Les temps sont durs pour les enseignants suppléants qui sont excédés et qui se plaignent d’être dans le flou le plus total quant à leur avenir professionnel. Au nombre de cinq mille—selon les chiffres officiels du ministère de l’Education—ces derniers, qui n’ont pas de statut clair, exigent que leur situation soit régularisée et veulent être intégrés, afin de pouvoir percevoir régulièrement leurs salaires et bénéficier d’une couverture sociale. Reprochant la position attentiste du ministère de tutelle qui est restée sourd à leurs revendications, ils ont organisé une série de sit-in dans les régions, le mois dernier, et sont allés jusqu’à boycotter les cours pour faire entendre leur voix et réclamer leurs droits à une vie décente.

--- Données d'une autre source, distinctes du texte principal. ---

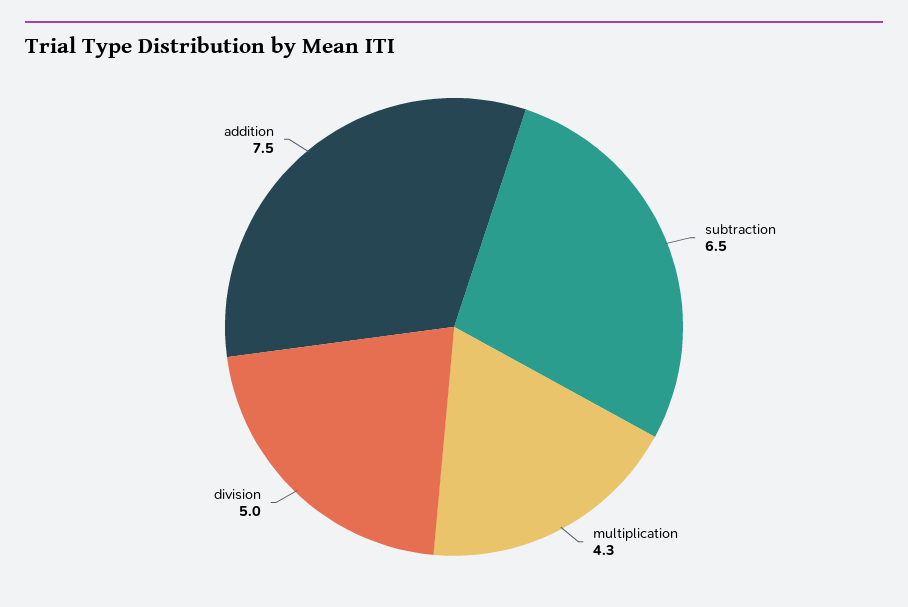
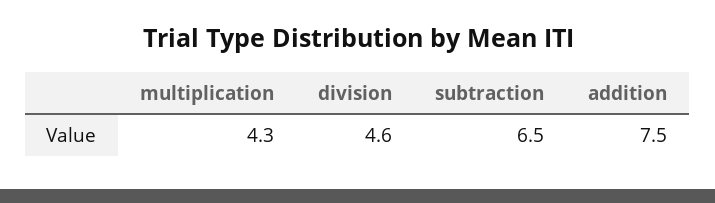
  {
    "subtraction": 6.5,
    "multiplication": 4.3,
-   "division": 5,
+   "division": 4.6,
    "addition": 7.5
  }

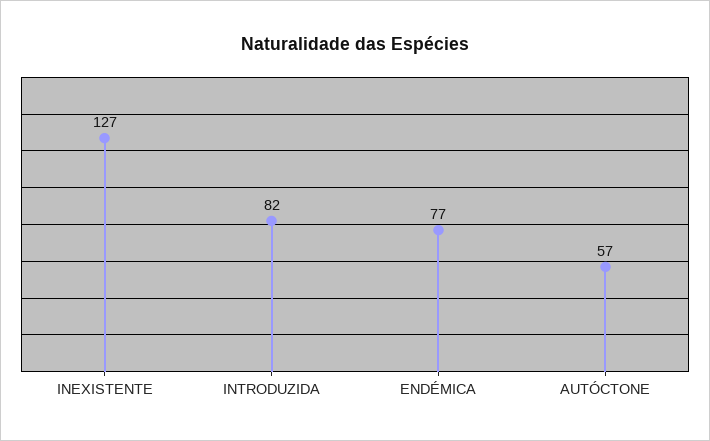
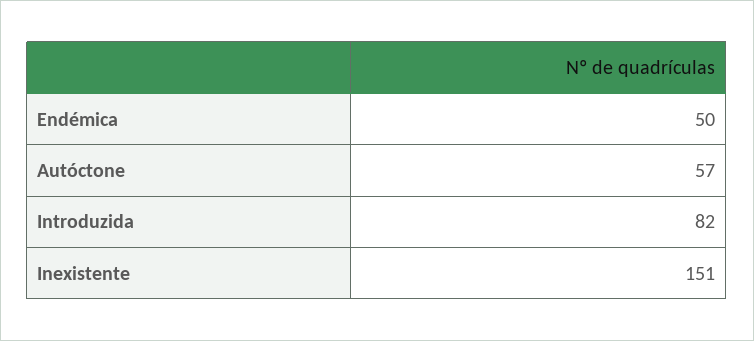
  {
-   "INEXISTENTE": 127,
+   "INEXISTENTE": 151,
    "INTRODUZIDA": 82,
-   "ENDÉMICA": 77,
+   "ENDÉMICA": 50,
    "AUTÓCTONE": 57
  }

La Fédération générale de l’enseignement secondaire a pris part à une réunion qui s’est tenue le 11 avril dernier au ministère de l’Education au cours de laquelle elle a exposé, entre autres points soulevés,  le problème de l’absence de statut pour les enseignants suppléants qui les privent de leurs droits élémentaires, appelant à la nécessité de régulariser le plus rapidement possible leur situation professionnelle. Si le ministère a promis d’accélérer le versement des salaires pour les enseignants suppléants qui ne l’ont pas perçu, aucune promesse n’a été faite par contre quant à la régularisation de leur situation professionnelle.

«Hormis la question des salaires, cette réunion n’a débouché sur aucune promesse, ni aucune décision concernant la régularisation de la situation des enseignants suppléants qui enseignent sans avoir aucune garantie sur leur avenir. Ils ne savent pas toujours pas s’ils vont ou non être titularisés », note un membre de la Fédération générale de l’enseignement secondaire.  Si cette situation en stand-by continue à s’éterniser pour les enseignants suppléants, ces derniers n’hésiteront pas  à monter au créneau et à faire valoir toutes les formes légitimes de revendication pour obtenir leurs droits.